SplattingAvatar: Realistic Real-Time Human Avatars with Mesh-Embedded Gaussian Splatting

Zhijing Shao,Zhaolong Wang,Zhuang Li,Duotun Wang,Xiangru Lin,Yu Zhang,Mingming Fan,Zeyu Wang
2024-03-08
Abstract:We present SplattingAvatar, a hybrid 3D representation of photorealistic human avatars with Gaussian Splatting embedded on a triangle mesh, which renders over 300 FPS on a modern GPU and 30 FPS on a mobile device. We disentangle the motion and appearance of a virtual human with explicit mesh geometry and implicit appearance modeling with Gaussian Splatting. The Gaussians are defined by barycentric coordinates and displacement on a triangle mesh as Phong surfaces. We extend lifted optimization to simultaneously optimize the parameters of the Gaussians while walking on the triangle mesh. SplattingAvatar is a hybrid representation of virtual humans where the mesh represents low-frequency motion and surface deformation, while the Gaussians take over the high-frequency geometry and detailed appearance. Unlike existing deformation methods that rely on an MLP-based linear blend skinning (LBS) field for motion, we control the rotation and translation of the Gaussians directly by mesh, which empowers its compatibility with various animation techniques, e.g., skeletal animation, blend shapes, and mesh editing. Trainable from monocular videos for both full-body and head avatars, SplattingAvatar shows state-of-the-art rendering quality across multiple datasets.
Graphics,Computer Vision and Pattern Recognition
What problem does this paper attempt to address?

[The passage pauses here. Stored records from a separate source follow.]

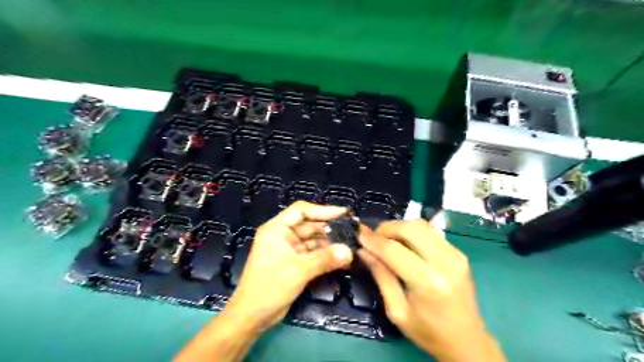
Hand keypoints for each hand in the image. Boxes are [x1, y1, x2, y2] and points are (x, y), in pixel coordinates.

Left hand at [226, 201, 353, 331]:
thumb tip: (349, 251)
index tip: (343, 213)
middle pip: (309, 225)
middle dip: (329, 229)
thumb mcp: (299, 270)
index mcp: (277, 229)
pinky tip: (341, 259)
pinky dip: (325, 256)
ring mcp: (289, 249)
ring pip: (313, 240)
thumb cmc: (269, 287)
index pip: (301, 210)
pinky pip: (313, 254)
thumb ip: (325, 259)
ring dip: (329, 244)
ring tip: (350, 246)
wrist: (252, 316)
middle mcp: (283, 235)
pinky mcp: (294, 262)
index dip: (323, 210)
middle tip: (351, 232)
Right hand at [360, 220, 504, 360]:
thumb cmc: (428, 332)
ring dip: (400, 227)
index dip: (373, 240)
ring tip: (387, 240)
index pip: (394, 250)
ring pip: (422, 225)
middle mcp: (445, 262)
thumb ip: (381, 276)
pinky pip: (431, 232)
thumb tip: (363, 251)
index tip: (359, 234)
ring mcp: (455, 255)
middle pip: (411, 228)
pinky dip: (413, 232)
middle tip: (374, 238)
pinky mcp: (459, 253)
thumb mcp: (397, 310)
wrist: (468, 341)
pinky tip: (405, 245)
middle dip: (387, 228)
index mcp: (428, 282)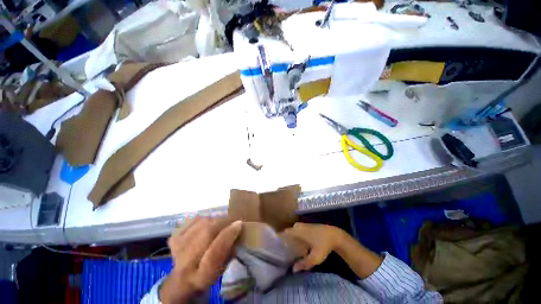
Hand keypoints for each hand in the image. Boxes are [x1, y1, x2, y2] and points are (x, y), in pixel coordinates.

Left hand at [159, 218, 241, 302]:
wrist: (181, 279)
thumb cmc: (207, 274)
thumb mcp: (222, 269)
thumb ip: (230, 250)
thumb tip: (236, 229)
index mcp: (201, 276)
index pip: (215, 252)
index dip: (228, 235)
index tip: (239, 224)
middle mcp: (185, 262)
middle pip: (206, 233)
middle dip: (223, 223)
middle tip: (233, 219)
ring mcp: (177, 248)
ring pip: (201, 223)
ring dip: (215, 219)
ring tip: (222, 221)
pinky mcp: (174, 237)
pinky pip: (193, 220)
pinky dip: (204, 219)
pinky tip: (207, 223)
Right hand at [283, 223, 344, 272]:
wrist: (334, 235)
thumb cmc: (324, 245)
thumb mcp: (315, 257)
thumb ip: (304, 263)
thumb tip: (293, 270)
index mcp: (299, 231)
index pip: (285, 232)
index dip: (280, 237)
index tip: (276, 243)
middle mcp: (300, 226)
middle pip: (289, 231)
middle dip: (286, 238)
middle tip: (284, 248)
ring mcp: (304, 224)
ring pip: (294, 230)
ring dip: (292, 236)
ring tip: (291, 246)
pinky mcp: (308, 225)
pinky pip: (299, 229)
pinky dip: (297, 234)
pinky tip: (300, 242)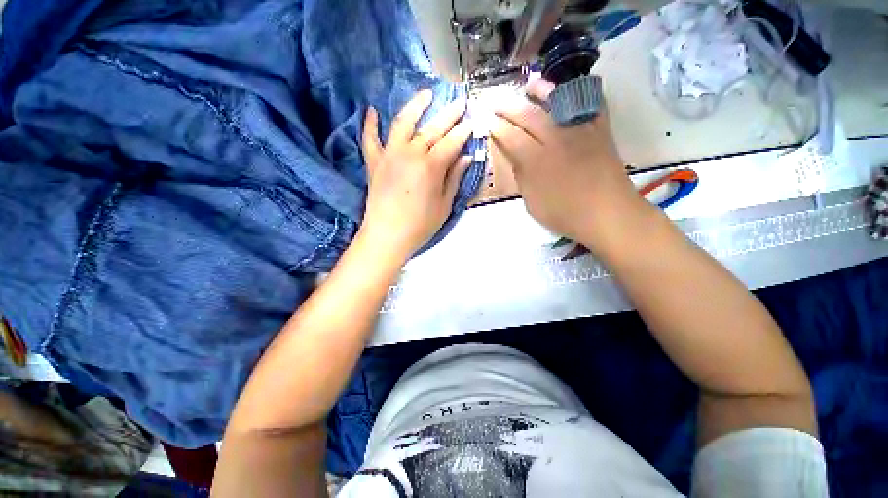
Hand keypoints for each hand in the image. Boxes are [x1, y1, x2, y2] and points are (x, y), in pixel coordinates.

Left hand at [360, 90, 471, 257]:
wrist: (387, 236)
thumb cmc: (420, 225)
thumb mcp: (444, 205)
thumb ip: (454, 178)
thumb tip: (467, 157)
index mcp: (431, 166)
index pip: (452, 143)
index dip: (464, 132)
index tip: (472, 123)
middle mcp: (411, 153)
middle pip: (433, 128)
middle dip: (449, 114)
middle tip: (460, 102)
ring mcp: (390, 155)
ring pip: (403, 122)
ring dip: (415, 106)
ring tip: (426, 94)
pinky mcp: (374, 162)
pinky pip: (370, 138)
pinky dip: (370, 124)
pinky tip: (372, 111)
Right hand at [490, 78, 645, 247]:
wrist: (608, 214)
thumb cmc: (565, 215)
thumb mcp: (532, 203)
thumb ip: (522, 177)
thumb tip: (516, 158)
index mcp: (536, 161)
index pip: (511, 137)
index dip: (497, 129)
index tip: (488, 124)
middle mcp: (556, 139)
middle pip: (528, 116)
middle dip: (508, 107)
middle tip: (495, 103)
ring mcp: (580, 131)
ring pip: (557, 103)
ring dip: (541, 91)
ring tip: (530, 84)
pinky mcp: (600, 130)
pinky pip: (589, 104)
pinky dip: (578, 94)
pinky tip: (569, 91)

The paper aims to address the issue of real-time rendering of high-quality, personalized, and realistic human avatars. Specifically, the paper proposes a new method called SplattingAvatar, which combines triangle mesh-based geometric representation with Gaussian Splatting techniques to achieve efficient and high-fidelity 3D human avatar rendering. The main issues the paper attempts to solve are as follows: 1. **Improving Rendering Quality**: Traditional methods enhance the quality of 3D human models by increasing the number of polygons, texture maps, and advanced hair systems, but these methods come with higher computational demands. SplattingAvatar aims to enhance the detail and realism of avatars while maintaining real-time rendering efficiency. 2. **Real-time Rendering Capability**: Existing Neural Radiance Field (NeRF) methods can capture high-frequency details but suffer from blurriness in the inverse mapping process, and the motion control based on Multi-Layer Perceptrons (MLP) overlooks the advantages of mesh representation in capturing surface deformations. SplattingAvatar addresses these issues, achieving GPU real-time rendering speeds of over 300 FPS and up to 30 FPS on mobile devices. 3. **Decoupling Motion and Appearance**: This method separates motion control from appearance modeling, allowing avatars to exhibit more natural movements and details in different scenarios. 4. **Compatibility with Various Animation Techniques**: SplattingAvatar supports not only traditional animation techniques like skeletal animation and blend shapes but also allows for mesh editing, enhancing its flexibility and adaptability in applications such as gaming, extended reality (XR), and remote presentations. In summary, SplattingAvatar aims to provide an efficient and high-quality 3D avatar rendering solution suitable for various application scenarios.